**Your objective:**
Return a faithful copy of all the entries, omitting the images.

**Records supplied:**
◆ ◆ ◆ ◆ ◆

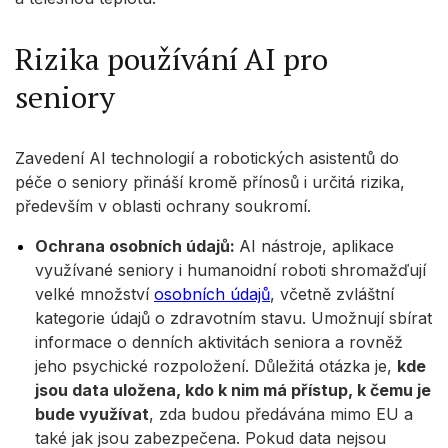
Rizika používání AI pro
seniory
Zavedení AI technologií a robotických asistentů do
péče o seniory přináší kromě přínosů i určitá rizika,
především v oblasti ochrany soukromí.
Ochrana osobních údajů:
AI nástroje, aplikace
využívané seniory i humanoidní roboti shromažďují
velké množství
osobních údajů
, včetně zvláštní
kategorie údajů o zdravotním stavu. Umožnují sbírat
informace o denních aktivitách seniora a rovněž
jeho psychické rozpoložení. Důležitá otázka je,
kde
jsou data uložena, kdo k nim má přístup, k čemu je
bude využívat
, zda budou předávána mimo EU a
také jak jsou zabezpečena. Pokud data nejsou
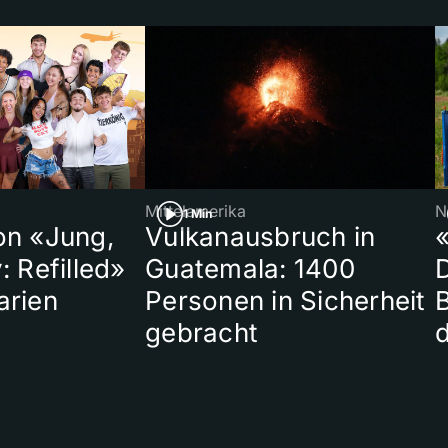
Mittelamerika
N
1 Min
on «Jung,
Vulkanausbruch in
«
: Refilled»
Guatemala: 1400
arien
Personen in Sicherheit
gebracht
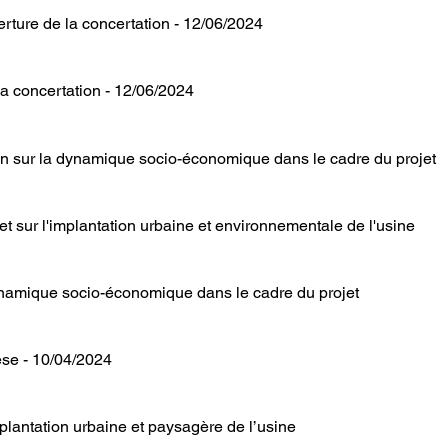
rture de la concertation - 12/06/2024
a concertation - 12/06/2024
juin sur la dynamique socio-économique dans le cadre du projet
let sur l'implantation urbaine et environnementale de l'usine
dynamique socio-économique dans le cadre du projet
̀se - 10/04/2024
implantation urbaine et paysagère de l’usine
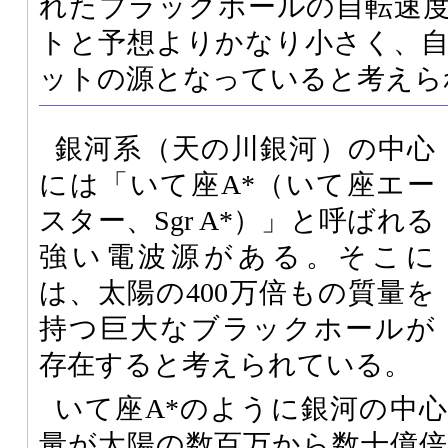
れたブラックホールの自転速度
トと予想よりかなり小さく、
ットの源となっていると考えら
銀河系（天の川銀河）の中心
には「いて座A*（いて座エー
スター、Sgr A*）」と呼ばれる
強い電波源がある。そこに
は、太陽の400万倍もの質量を
持つ巨大なブラックホールが
存在すると考えられている。
いて座A*のように銀河の中
量が太陽の数百万から数十億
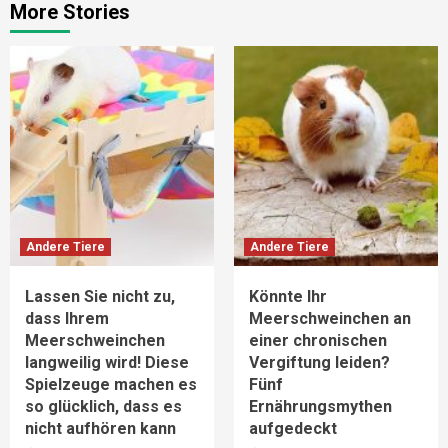
More Stories
Andere Tiere
Andere Tiere
Lassen Sie nicht zu,
Könnte Ihr
dass Ihrem
Meerschweinchen an
Meerschweinchen
einer chronischen
langweilig wird! Diese
Vergiftung leiden?
Spielzeuge machen es
Fünf
so glücklich, dass es
Ernährungsmythen
nicht aufhören kann
aufgedeckt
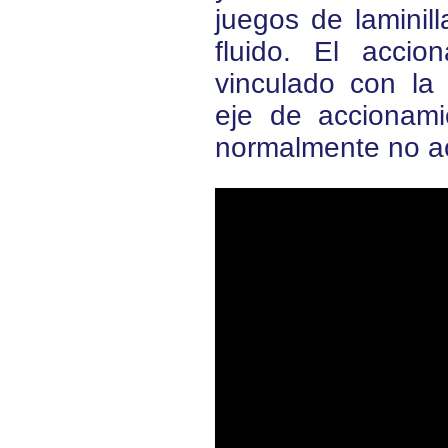
juegos de laminill
fluido. El acci
vinculado con la 
eje de accionamie
normalmente no a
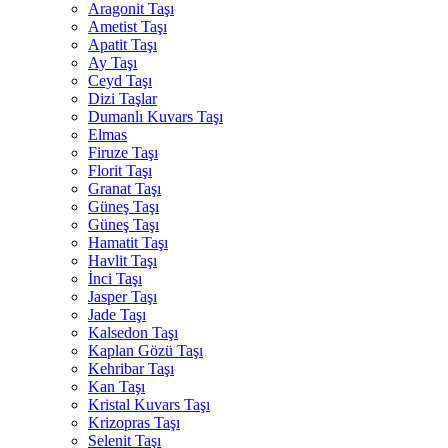
Aragonit Taşı
Ametist Taşı
Apatit Taşı
Ay Taşı
Ceyd Taşı
Dizi Taşlar
Dumanlı Kuvars Taşı
Elmas
Firuze Taşı
Florit Taşı
Granat Taşı
Güneş Taşı
Güneş Taşı
Hamatit Taşı
Havlit Taşı
İnci Taşı
Jasper Taşı
Jade Taşı
Kalsedon Taşı
Kaplan Gözü Taşı
Kehribar Taşı
Kan Taşı
Kristal Kuvars Taşı
Krizopras Taşı
Selenit Taşı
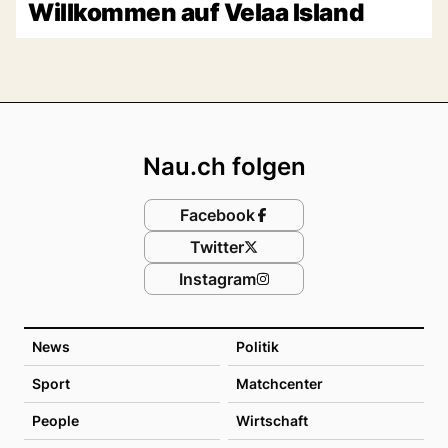
Willkommen auf Velaa Island
Footer
Nau.ch folgen
Facebook
Twitter
Instagram
News
Politik
Sport
Matchcenter
People
Wirtschaft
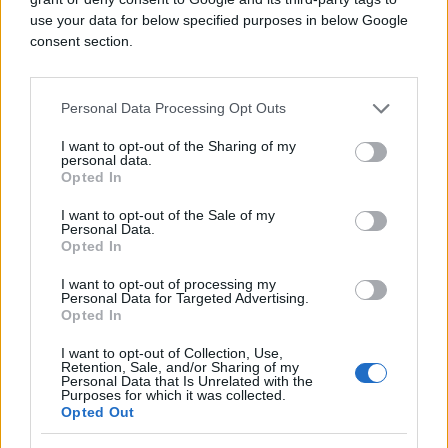
otklanjanja uočenih nedostataka i rješavanja
use your data for below specified purposes in below Google
problema nedostatka ljudskih i materijalnih resursa,
consent section.
planira posvetiti posebna pažnja radu i rješavanju
predmeta organiziranog kriminala i korupcije te
Personal Data Processing Opt Outs
ratnih zločina.
I want to opt-out of the Sharing of my
Vlada Kantona Sarajevo je danas dala podršku
personal data.
Opted In
predsjednici Jovanović i pojedinim ministrima koji
su ukazali na problem s plaćanjem pune naknade
I want to opt-out of the Sale of my
plate tokom bolovanja u KS, a što je predsjednica
Personal Data.
Opted In
navela kao vrlo simptomatično i štetno, jer drugi
kantoni u FBiH imaju propise koji omogućavaju da
I want to opt-out of processing my
Personal Data for Targeted Advertising.
naknade za bolovanje budu plaćene do 80 posto.
Opted In
Istaknuto je kako se na ovaj način podstiče
I want to opt-out of Collection, Use,
Retention, Sale, and/or Sharing of my
zloupotreba koja je dokumentovana činjenicom da
Personal Data that Is Unrelated with the
je na Kantonalnom sudu protekle godine kada se
Purposes for which it was collected.
Opted Out
saberu sva odsustva po osnovu bolovanja dođe se
do činjenice da čak 26 sudaca uopće nije došlo na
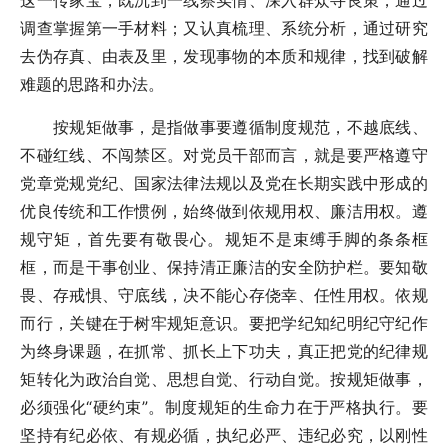
这一传家宝，既沉到一线察实情、深入群众寻良策，通过
调查掌握第一手材料；又认真梳理、系统分析，通过研究
去伪存真、由表及里，发现事物的本质和规律，找到破解
难题的思路和办法。
按规矩做事，是指做事要遵循制度规范，不越底线、
不碰红线、不闯禁区。对党员干部而言，就是要严格遵守
党章党规党纪、国家法律法规以及党在长期实践中形成的
优良传统和工作惯例，始终做到依规用权、廉洁用权。遵
规守矩，首先要有敬畏心。规矩不是束缚手脚的条条框
框，而是干事创业、保持清正廉洁的安全防护栏。要知敬
畏、存戒惧、守底线，决不能心存侥幸、任性用权。依规
而行，关键在于树牢规矩意识。要把学纪知纪明纪守纪作
为终身课题，在抓常、抓长上下功夫，真正把党的纪律规
矩转化为政治自觉、思想自觉、行动自觉。按规矩做事，
必须强化“硬约束”。制度规矩的生命力在于严格执行。要
坚持有纪必依、有规必循，执纪必严、违纪必究，以刚性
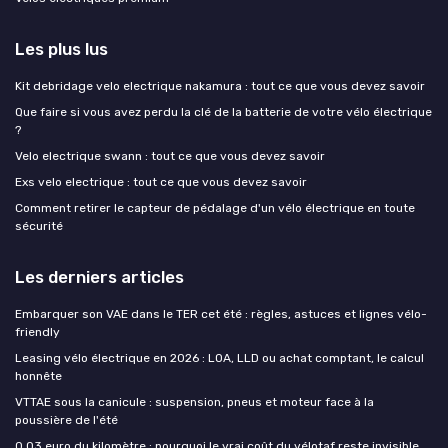
Les plus lus
Kit debridage velo electrique nakamura : tout ce que vous devez savoir
Que faire si vous avez perdu la clé de la batterie de votre vélo électrique
?
Velo electrique swann : tout ce que vous devez savoir
Exs velo electrique : tout ce que vous devez savoir
Comment retirer le capteur de pédalage d'un vélo électrique en toute
sécurité
Les derniers articles
Embarquer son VAE dans le TER cet été : règles, astuces et lignes vélo-
friendly
Leasing vélo électrique en 2026 : LOA, LLD ou achat comptant, le calcul
honnête
VTTAE sous la canicule : suspension, pneus et moteur face à la
poussière de l'été
0,03 euro du kilomètre : pourquoi le vrai coût du vélotaf reste invisible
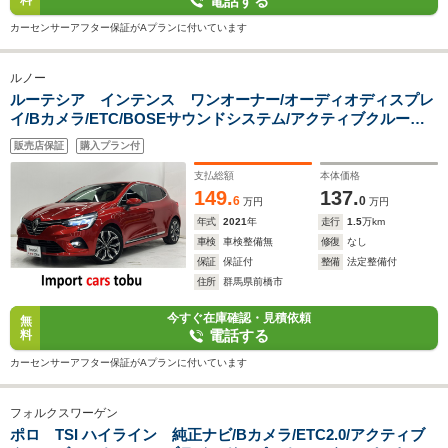
電話する
料
カーセンサーアフター保証がAプランに付いています
ルノー
ルーテシア インテンス ワンオーナー/オーディオディスプレ
イ/Bカメラ/ETC/BOSEサウンドシステム/アクティブクルーズ
コントロール/ブラインドスポットモニター/ステアリングヒータ
販売店保証
購入プラン付
ー/LEDヘッドライト/スマートキー
支払総額
本体価格
149.
137.
6
0
万円
万円
年式
2021
年
走行
1.5
万km
車検
車検整備無
修復
なし
保証
保証付
整備
法定整備付
住所
群馬県前橋市
今すぐ在庫確認・見積依頼
無
電話する
料
カーセンサーアフター保証がAプランに付いています
フォルクスワーゲン
ポロ TSI ハイライン 純正ナビ/Bカメラ/ETC2.0/アクティブ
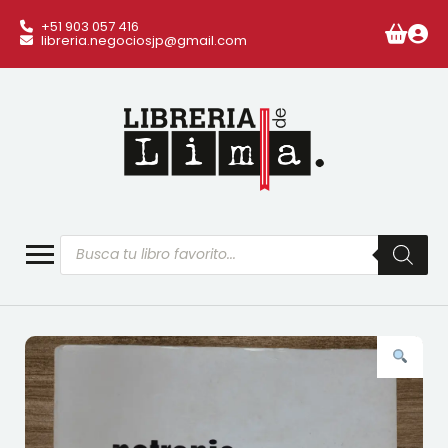
+51 903 057 416
libreria.negociosjp@gmail.com
Búsqueda
de
productos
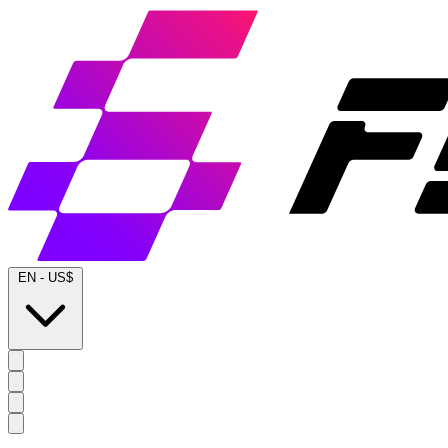
EN
-
US$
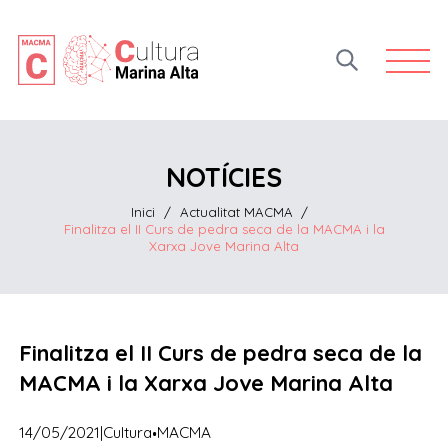
Open 
NOTÍCIES
Inici
/
Actualitat MACMA
/
Finalitza el II Curs de pedra seca de la MACMA i la
Xarxa Jove Marina Alta
Finalitza el II Curs de pedra seca de la
MACMA i la Xarxa Jove Marina Alta
·
14/05/2021
|
Cultura
MACMA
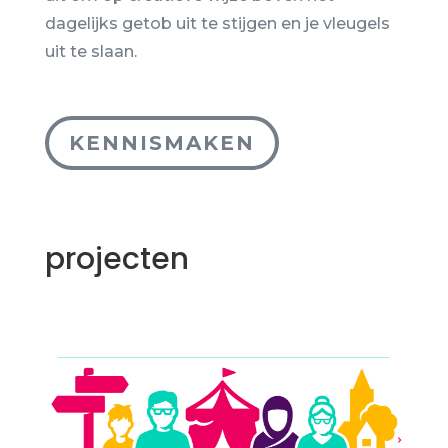
dagelijks getob uit te stijgen en je vleugels
uit te slaan
.
KENNISMAKEN
projecten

◆ ◆ ◆ ◆ ◆

**Exercise result:**
Rizika používání AI pro
seniory
Zavedení AI technologií a robotických asistentů do
péče o seniory přináší kromě přínosů i určitá rizika,
především v oblasti ochrany soukromí.
Ochrana osobních údajů:
AI nástroje, aplikace
využívané seniory i humanoidní roboti shromažďují
velké množství
osobních údajů
, včetně zvláštní
kategorie údajů o zdravotním stavu. Umožnují sbírat
informace o denních aktivitách seniora a rovněž
jeho psychické rozpoložení. Důležitá otázka je,
kde
jsou data uložena, kdo k nim má přístup, k čemu je
bude využívat
, zda budou předávána mimo EU a
také jak jsou zabezpečena. Pokud data nejsou
Mittelamerika
N
1 Min
on «Jung,
Vulkanausbruch in
«
: Refilled»
Guatemala: 1400
arien
Personen in Sicherheit
gebracht
rture de la concertation - 12/06/2024
a concertation - 12/06/2024
juin sur la dynamique socio-économique dans le cadre du projet
let sur l'implantation urbaine et environnementale de l'usine
dynamique socio-économique dans le cadre du projet
̀se - 10/04/2024
implantation urbaine et paysagère de l’usine
れたブラックホールの自転速度
トと予想よりかなり小さく、
ットの源となっていると考えら
銀河系（天の川銀河）の中心
には「いて座A*（いて座エー
スター、Sgr A*）」と呼ばれる
強い電波源がある。そこに
は、太陽の400万倍もの質量を
持つ巨大なブラックホールが
存在すると考えられている。
いて座A*のように銀河の中
量が太陽の数百万から数十億
More Stories
Andere Tiere
Andere Tiere
Lassen Sie nicht zu,
Könnte Ihr
dass Ihrem
Meerschweinchen an
Meerschweinchen
einer chronischen
langweilig wird! Diese
Vergiftung leiden?
Spielzeuge machen es
Fünf
so glücklich, dass es
Ernährungsmythen
nicht aufhören kann
aufgedeckt
juegos de laminill
fluido. El acci
vinculado con la 
eje de accionamie
normalmente no a
Aragonit Taşı
Ametist Taşı
Apatit Taşı
Ay Taşı
Ceyd Taşı
Dizi Taşlar
Dumanlı Kuvars Taşı
Elmas
Firuze Taşı
Florit Taşı
Granat Taşı
Güneş Taşı
Güneş Taşı
Hamatit Taşı
Havlit Taşı
İnci Taşı
Jasper Taşı
Jade Taşı
Kalsedon Taşı
Kaplan Gözü Taşı
Kehribar Taşı
Kan Taşı
Kristal Kuvars Taşı
Krizopras Taşı
Selenit Taşı
Willkommen auf Velaa Island
Footer
Nau.ch folgen
Facebook
Twitter
Instagram
News
Politik
Sport
Matchcenter
People
Wirtschaft
otklanjanja uočenih nedostataka i rješavanja
use your data for below specified purposes in below Google
problema nedostatka ljudskih i materijalnih resursa,
consent section.
planira posvetiti posebna pažnja radu i rješavanju
predmeta organiziranog kriminala i korupcije te
Personal Data Processing Opt Outs
ratnih zločina.
I want to opt-out of the Sharing of my
Vlada Kantona Sarajevo je danas dala podršku
personal data.
Opted In
predsjednici Jovanović i pojedinim ministrima koji
su ukazali na problem s plaćanjem pune naknade
I want to opt-out of the Sale of my
plate tokom bolovanja u KS, a što je predsjednica
Personal Data.
Opted In
navela kao vrlo simptomatično i štetno, jer drugi
kantoni u FBiH imaju propise koji omogućavaju da
I want to opt-out of processing my
Personal Data for Targeted Advertising.
naknade za bolovanje budu plaćene do 80 posto.
Opted In
Istaknuto je kako se na ovaj način podstiče
I want to opt-out of Collection, Use,
Retention, Sale, and/or Sharing of my
zloupotreba koja je dokumentovana činjenicom da
Personal Data that Is Unrelated with the
je na Kantonalnom sudu protekle godine kada se
Purposes for which it was collected.
Opted Out
saberu sva odsustva po osnovu bolovanja dođe se
do činjenice da čak 26 sudaca uopće nije došlo na
这一传家宝，既沉到一线察实情、深入群众寻良策，通过
调查掌握第一手材料；又认真梳理、系统分析，通过研究
去伪存真、由表及里，发现事物的本质和规律，找到破解
难题的思路和办法。
按规矩做事，是指做事要遵循制度规范，不越底线、
不碰红线、不闯禁区。对党员干部而言，就是要严格遵守
党章党规党纪、国家法律法规以及党在长期实践中形成的
优良传统和工作惯例，始终做到依规用权、廉洁用权。遵
规守矩，首先要有敬畏心。规矩不是束缚手脚的条条框
框，而是干事创业、保持清正廉洁的安全防护栏。要知敬
畏、存戒惧、守底线，决不能心存侥幸、任性用权。依规
而行，关键在于树牢规矩意识。要把学纪知纪明纪守纪作
为终身课题，在抓常、抓长上下功夫，真正把党的纪律规
矩转化为政治自觉、思想自觉、行动自觉。按规矩做事，
必须强化“硬约束”。制度规矩的生命力在于严格执行。要
坚持有纪必依、有规必循，执纪必严、违纪必究，以刚性
Les plus lus
Kit debridage velo electrique nakamura : tout ce que vous devez savoir
Que faire si vous avez perdu la clé de la batterie de votre vélo électrique
?
Velo electrique swann : tout ce que vous devez savoir
Exs velo electrique : tout ce que vous devez savoir
Comment retirer le capteur de pédalage d'un vélo électrique en toute
sécurité
Les derniers articles
Embarquer son VAE dans le TER cet été : règles, astuces et lignes vélo-
friendly
Leasing vélo électrique en 2026 : LOA, LLD ou achat comptant, le calcul
honnête
VTTAE sous la canicule : suspension, pneus et moteur face à la
poussière de l'été
0,03 euro du kilomètre : pourquoi le vrai coût du vélotaf reste invisible
電話する
料
カーセンサーアフター保証がAプランに付いています
ルノー
ルーテシア インテンス ワンオーナー/オーディオディスプレ
イ/Bカメラ/ETC/BOSEサウンドシステム/アクティブクルーズ
コントロール/ブラインドスポットモニター/ステアリングヒータ
販売店保証
購入プラン付
ー/LEDヘッドライト/スマートキー
支払総額
本体価格
149.
137.
6
0
万円
万円
年式
2021
年
走行
1.5
万km
車検
車検整備無
修復
なし
保証
保証付
整備
法定整備付
住所
群馬県前橋市
今すぐ在庫確認・見積依頼
無
電話する
料
カーセンサーアフター保証がAプランに付いています
フォルクスワーゲン
ポロ TSI ハイライン 純正ナビ/Bカメラ/ETC2.0/アクティブ
+51 903 057 416
libreria.negociosjp@gmail.com
Búsqueda
de
productos
EN
-
US$
Open 
NOTÍCIES
Inici
/
Actualitat MACMA
/
Finalitza el II Curs de pedra seca de la MACMA i la
Xarxa Jove Marina Alta
Finalitza el II Curs de pedra seca de la
MACMA i la Xarxa Jove Marina Alta
·
14/05/2021
|
Cultura
MACMA
dagelijks getob uit te stijgen en je vleugels
uit te slaan
.
KENNISMAKEN
projecten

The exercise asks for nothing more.